With easy money, has come enormous pressure to deliver, and some are cutting corners and worse, beginning to hurt the ecosystem, Arora warns.

I think I’m really worried about where the startup ecosystem in India is heading towards,” Arora said in a recent conversation with Forbes India. An ominous note amid the general bonhomie over India’s startup scene. “There has been, like, insane amount of free money that has been coming in and there’s so much pressure on investors and startup founders to deliver that it’s resulting in bad behaviour and poor governance across a lot of startups,” he adds.

In recent times, some of India’s startups have been in the news for various wrong reasons—from tax evasion to padding the books to allegations of misappropriation of funds. “I feel like this is just the beginning of a lot more to come,” Arora says.

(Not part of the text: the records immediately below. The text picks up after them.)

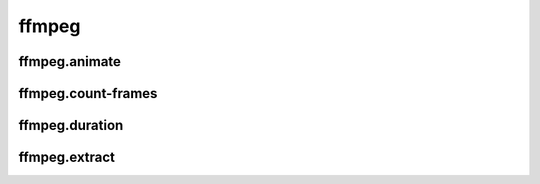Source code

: ffmpeg
======

ffmpeg.animate
--------------
.. program-output:: spsim --help ffmpeg.animate

ffmpeg.count-frames
-------------------
.. program-output:: spsim --help ffmpeg.count-frames

ffmpeg.duration
----------------
.. program-output:: spsim --help ffmpeg.duration

ffmpeg.extract
--------------
.. program-output:: spsim --help ffmpeg.extract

And BrowserStack itself has been at the receiving end, he says. “A startup in India, having one of the best investors on their board, and they’re trying to steal our IP, they’re calling our employees to share the code base and the list of all the customers we have,” he says. “It’s happening with us, we are seeing it, and it has started to probably grow and create a toxic environment in the startup ecosystem.”

Many of the company’s staff are young, and some may be easily influenced by quick money or other enticements, Arora says. Internally, the founders have started to talk to their employees to get them to understand the importance of steering clear of any unethical behaviour, but this undesirable behaviour from outside just isn’t stopping, he says.

Arora believes that the investors at the other company may even be complicit. “So I think it’s maybe the time for us to externally share it, that what’s really happening.”